石たちのキャンプ

気まぐれな夜に

 私は朝起きると、寝室の出窓で休んでいるクリスタルたちを眺め、「さて。今日は誰を連れて行こうかな」と、いくつかピックアップすることから始める。そのままリビングに連れていかれた石たちは、無造作にテーブルに置かれ、朝の諸々を見るともなしに見ているのも、いつもの光景だ。
 食事の準備などをしていると、今日は出窓に残した青いプレート石が、どうしてもチラチラと脳裏に浮かぶ。ああそうか、今日は一緒に来たかったのだな。ちょうど娘が2階から降りてきたので、迎えに行ってもらった。

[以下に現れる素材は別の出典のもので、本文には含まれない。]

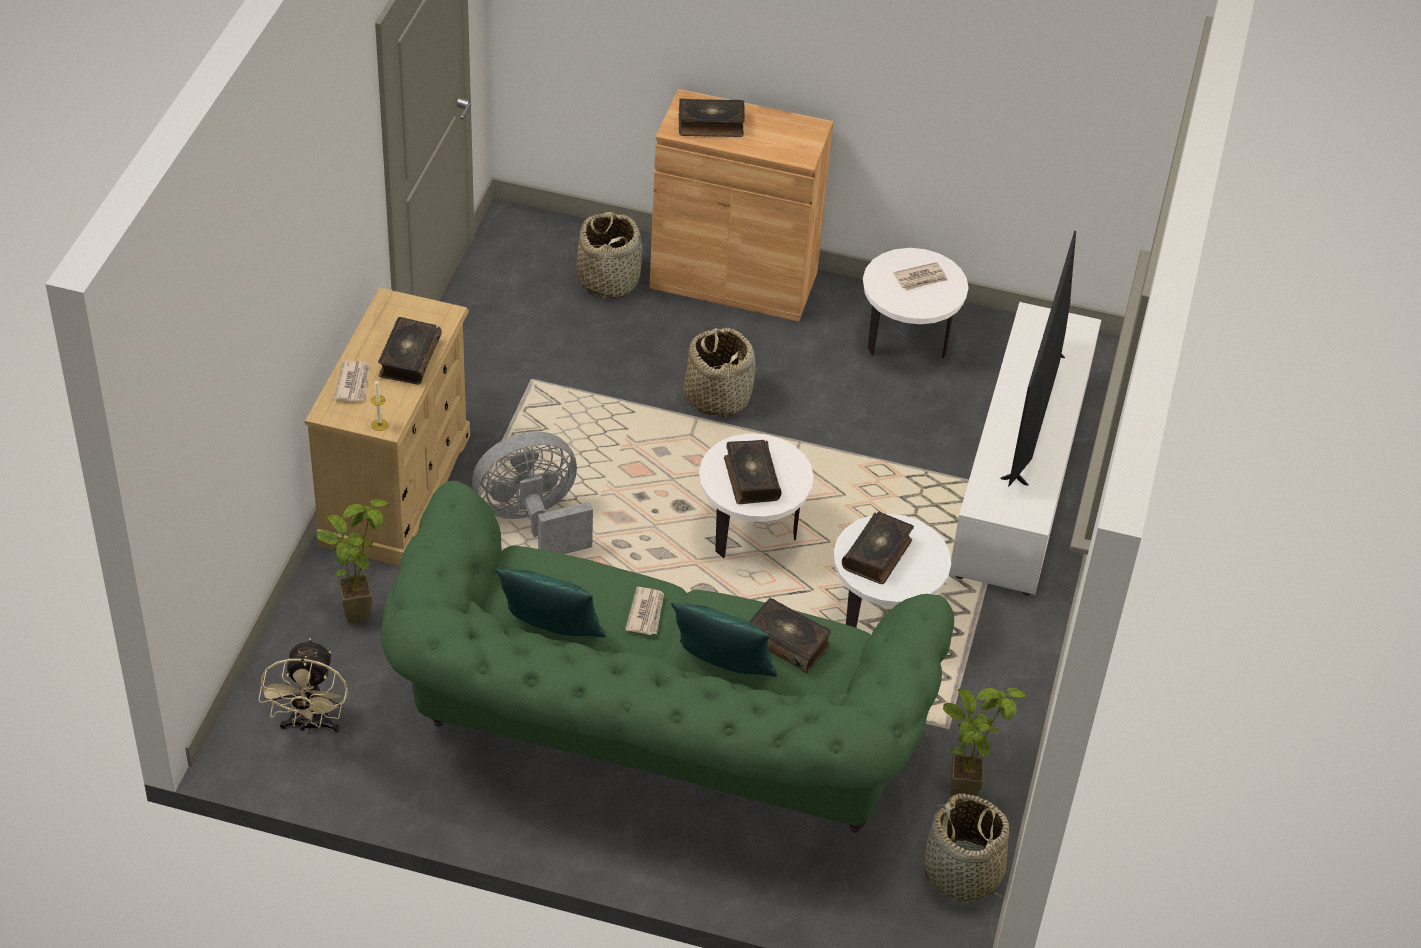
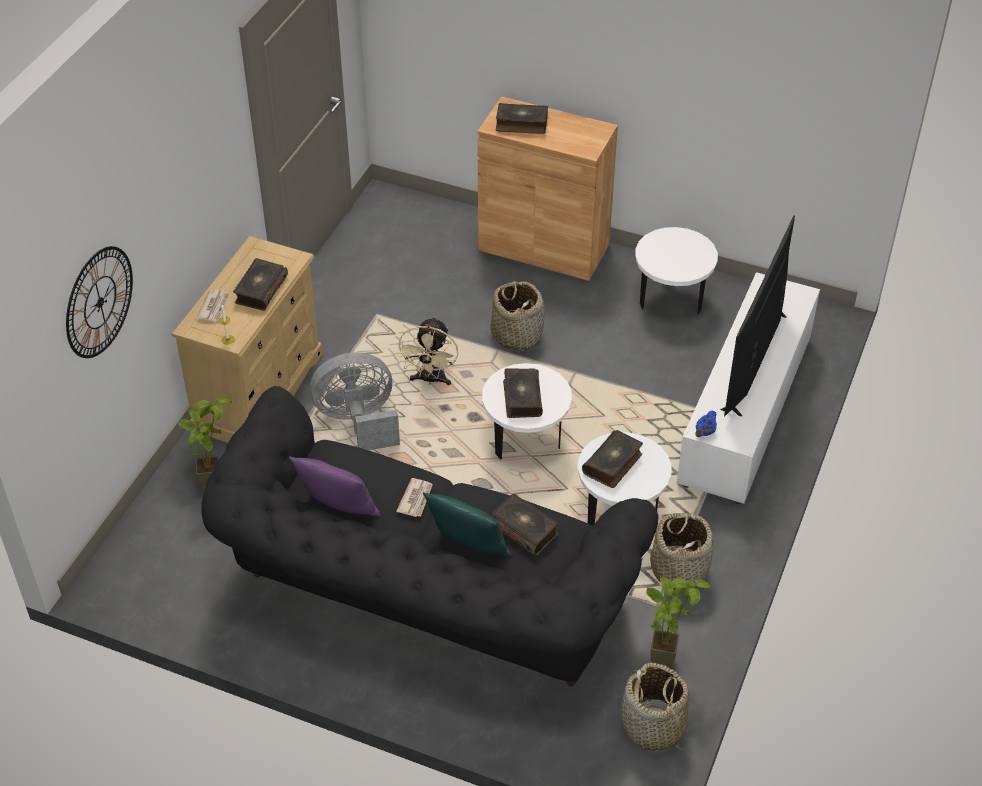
camera: 10 degrees right, 0 degrees up
beige fan [258,638,348,734] -> beige fan moved to [396,316,458,385]
green sofa [381,481,954,832] -> black sofa [201,386,658,686]
green pillow [495,568,606,637] -> purple pillow [289,456,380,516]
basket [576,212,643,299] -> basket moved to [650,513,714,590]
newspaper [893,262,948,291] -> none
none -> wall clock [66,246,133,358]
none -> blue teapot [695,410,717,437]

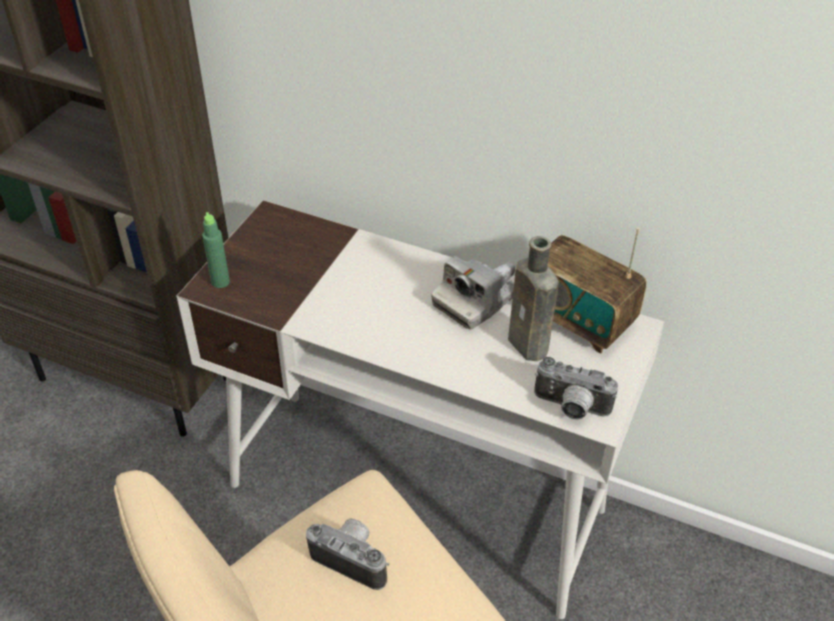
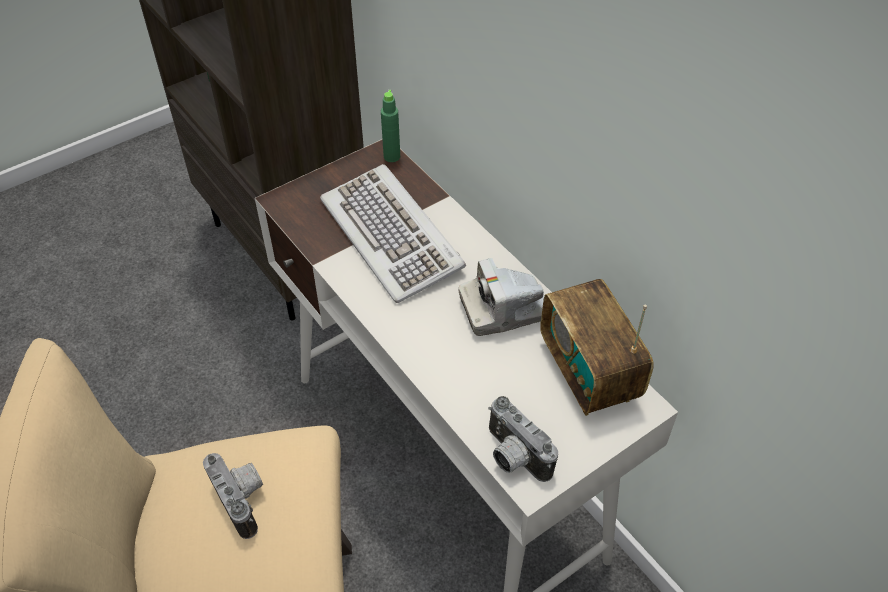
camera: 30 degrees right, 5 degrees up
green bottle [202,212,230,288] -> green bottle moved to [381,90,400,162]
brown bottle [508,236,559,361] -> none
none -> keyboard [320,164,466,303]

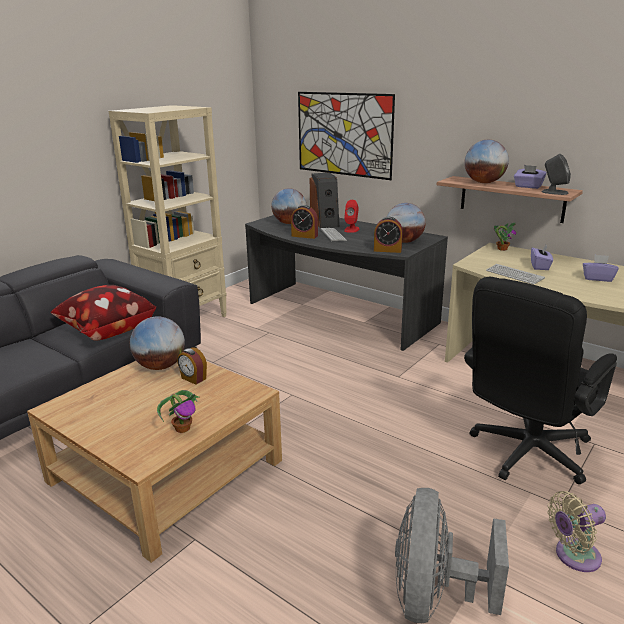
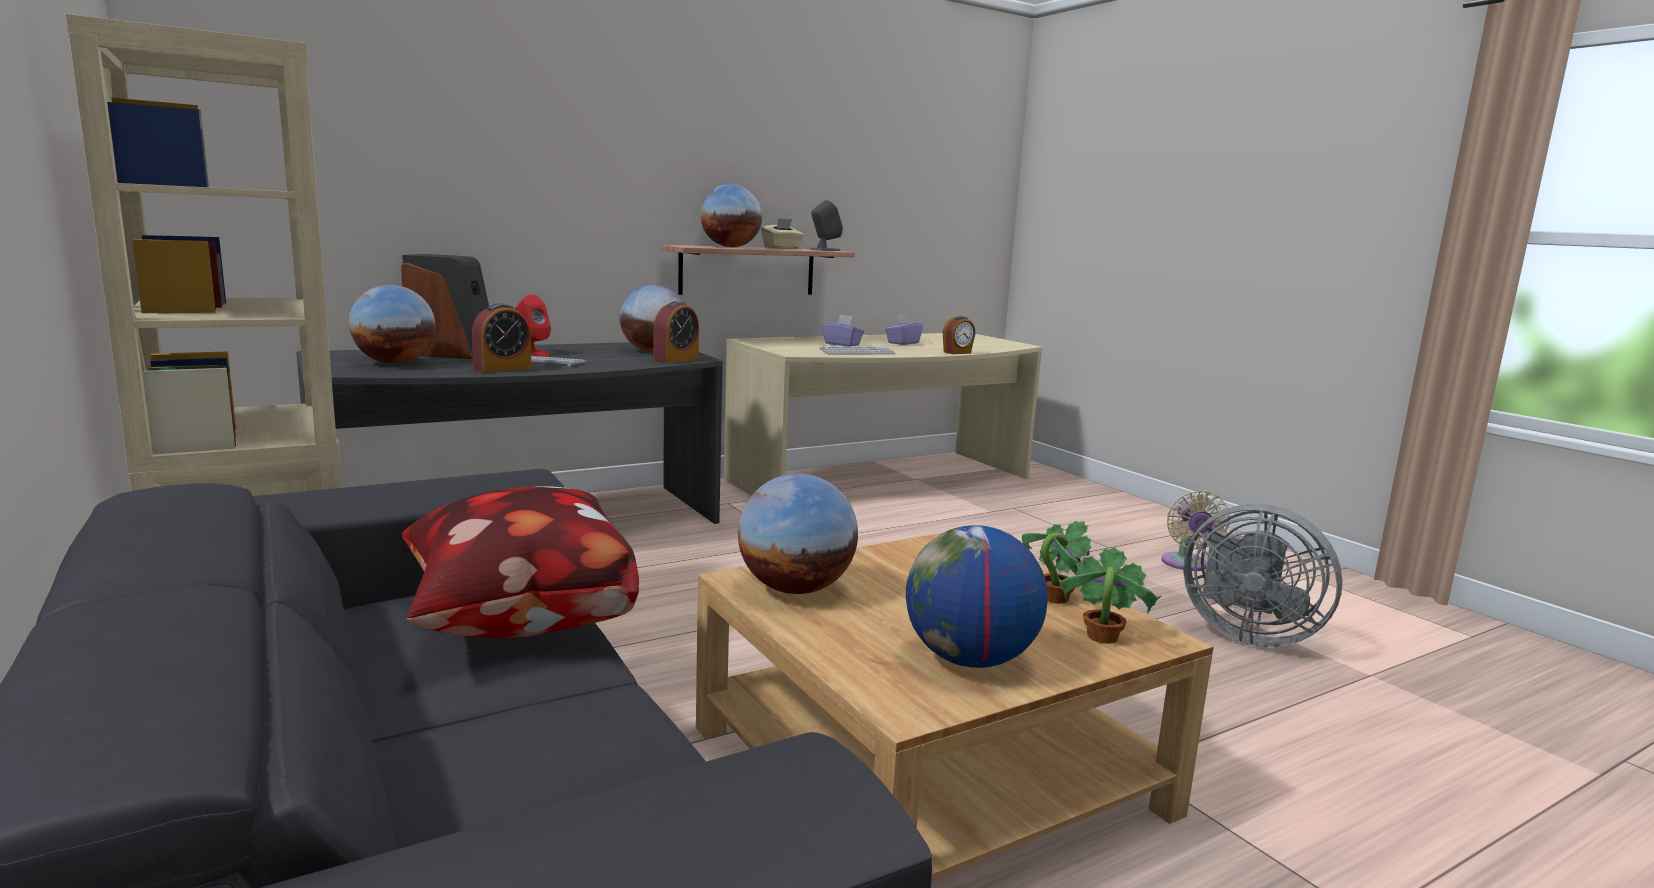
camera: 70 degrees left, 10 degrees down
alarm clock [177,347,207,385] -> alarm clock moved to [943,316,976,354]
picture [298,92,395,180] -> none
black office chair [464,277,617,484] -> none
potted plant [494,222,516,251] -> potted plant moved to [1058,547,1161,644]
purple tissue box [514,165,547,189] -> beige tissue box [761,218,804,249]
none -> globe [906,525,1048,668]

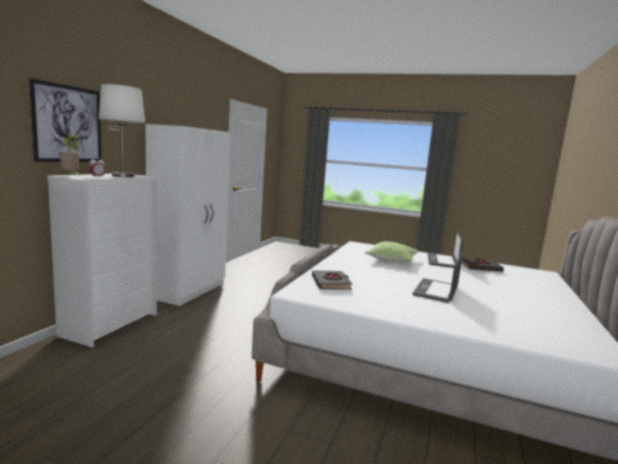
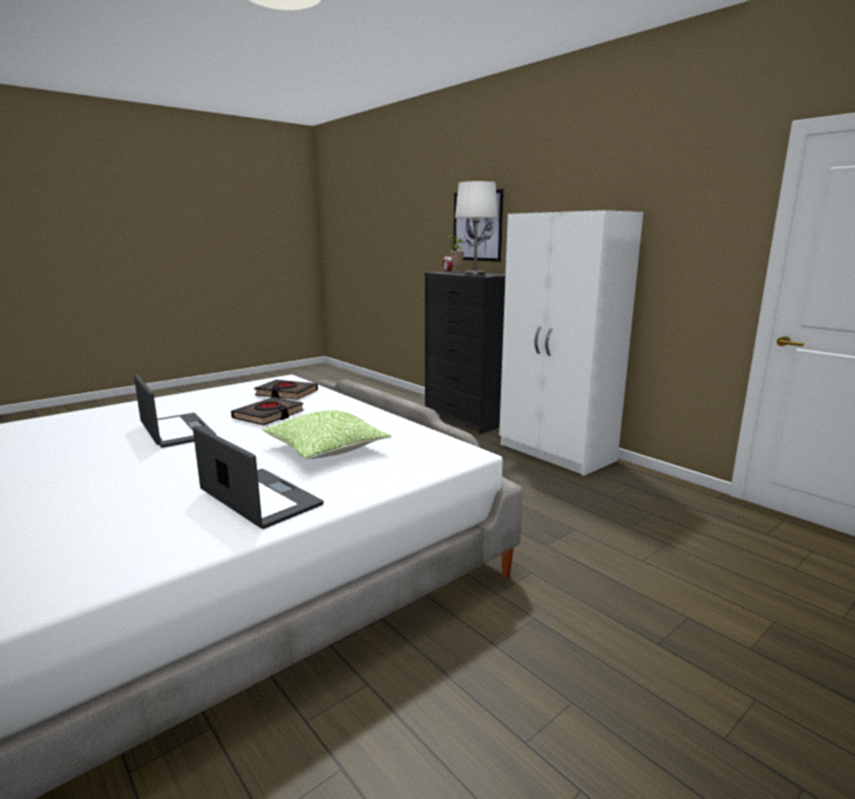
camera: 120 degrees right, 5 degrees up
white dresser [47,174,157,348] -> black dresser [425,271,505,434]
black book [461,258,504,272] -> black book moved to [231,397,304,426]

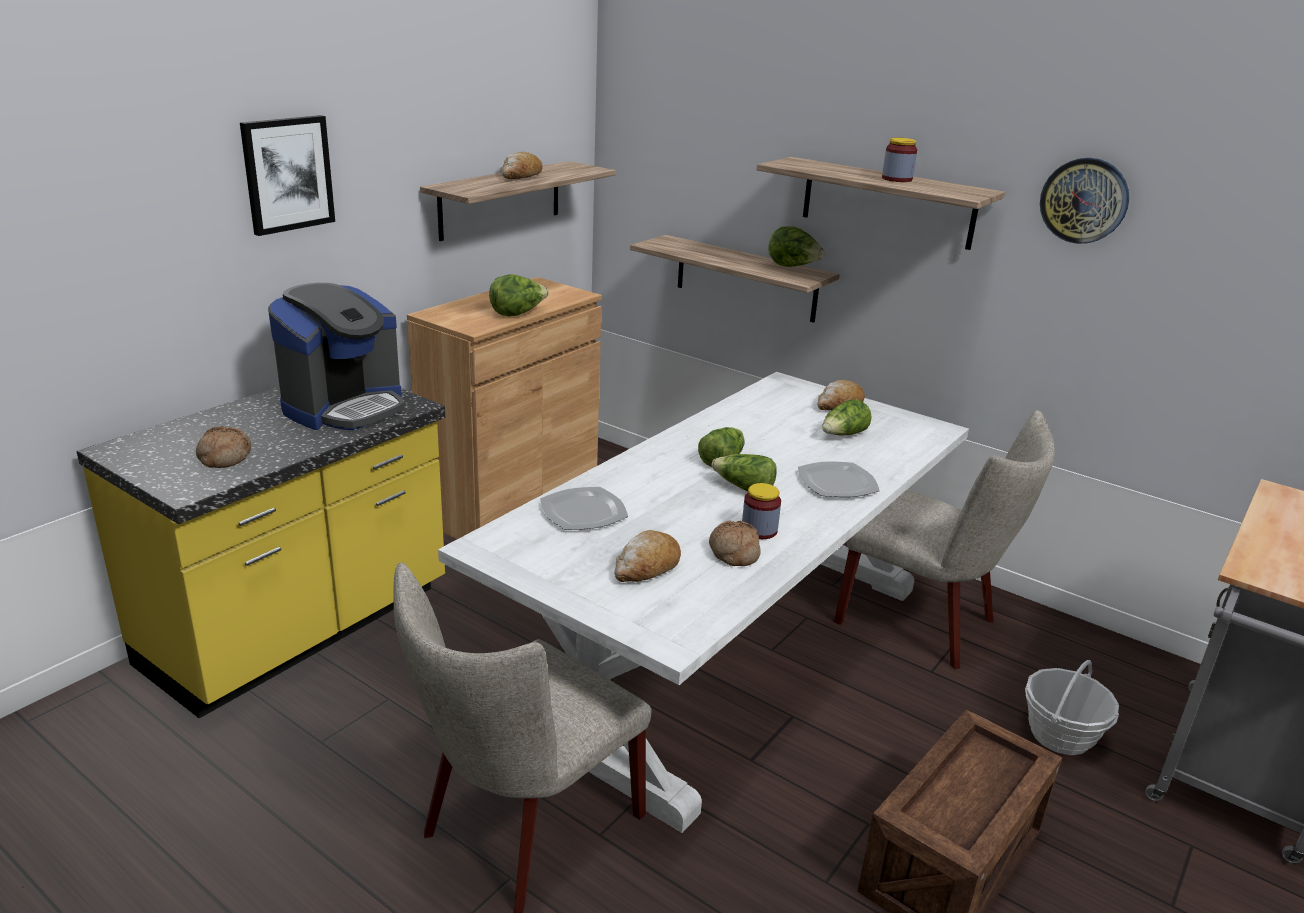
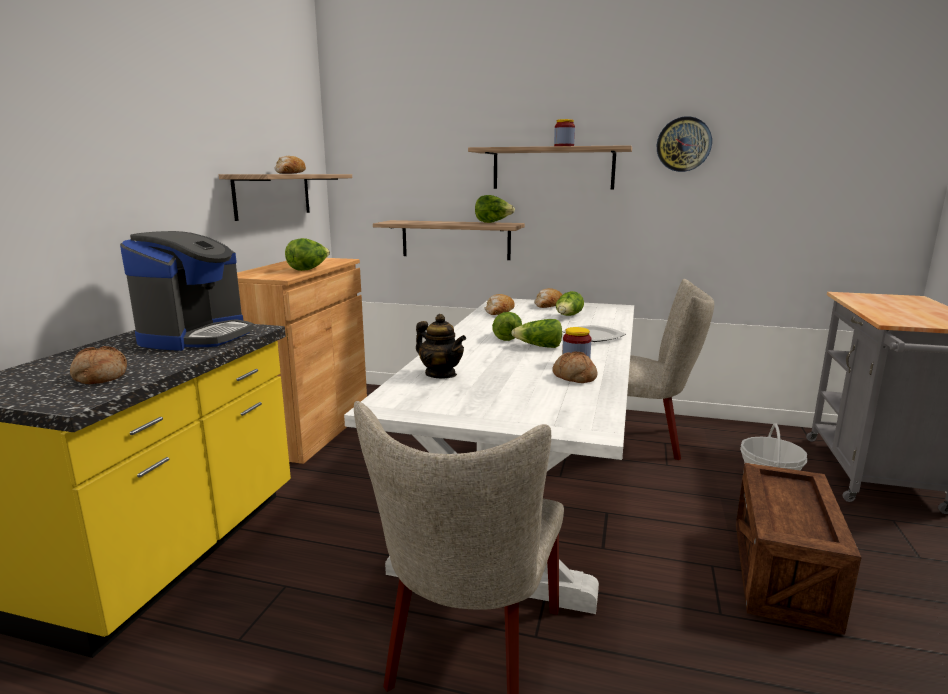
camera: 20 degrees left, 10 degrees down
picture [240,115,335,236] -> none
plate [540,487,628,530] -> teapot [416,314,466,378]
bread [614,530,681,582] -> bread moved to [485,294,515,315]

 そうそう、ここ、ここ。満足げに水晶おんじたちの元へ滑り込む。もうこの散らかったテーブルの上でも、これでこそ我が家と言わんばかりに馴染んでいるのが憎めないところだ。
 洗濯を干しに外へ出ると、心地よいおひさまの匂いに誘われて、石たちも外に出たいと言っているように感じ、多肉植物の鉢植えの中に置いてやった。
 サードニクスは太陽の光に弱いのだと思い込んでいて、ひとつだけ、手元に残して留守番をさせた。それから何の気なしに天然石の本をパラパラめくってみると、太陽で浄化しても良いことがわかり、ごめんごめんと仲間たちの元へ連れていったのだった。
 そうこうしているうちに、もう夕方だ。慌ただしく過ごしていると、時が経つのは本当に早い。雨が降りそうで、たまには石たちも、雨に当たっても楽しいんじゃないかと思い、タオルだけを取り込むことにした。
 いつも、寝る前にベッドの上に置き、すぐ近くで共に過ごすのだが、今日はいつもの主要メンバーは多肉植物の林で野宿だ。少し寂しいような、何とも言えない気持ちになったが、かわいい子どもに旅をさせるような気持ちで、ひと晩を過ごした。
 朝になり、バタバタと日課をこなし、洗濯物を干し終えたところで、クリスタルたちを迎えに行く。ドキドキ、ワクワク。まるで初めてのお泊り保育を経験した子どもを迎えに行くような心境だ。たったひと晩だったが、やっと会える気持ちの高鳴りを抑えて、冷静さを装い迎え入れる。
 雨は降らなかったよ。皆が口々に教えてくれる。手触りは、思っていたより温かくなかった。改めていつものテーブルに並べると、何だかそれぞれ精悍な顔立ちだ。例えるなら、そう。塩でキュウリの余分な水分を抜いたような、引き締まった姿だ。
 石と私との、こんな経験が珍しくて、石の友に話した。すると、こんな返事が返ってきた。
 石たちは、家の灯りを見上げながら、いつ私の手がやってくるのだろうと、少し戸惑いつつも、全幅の信頼をおいて、待っていてくれたようだと。
 外の自然に触れることよりも、お迎えにきてくれることを待っていてくれたことが嬉しいのと、申し訳ない気持ちでいっぱいになり、すぐさま謝った。 私もドキドキしながら、離れて過ごしていたけれど、なーんだ、早くに迎えに行けば良かったよ。
気まぐれに付き合わせてしまってごめんね。
 
 はからずも、あなたたちが私の中で、愛おしくて仕方がない存在だという確認ができた夜だった。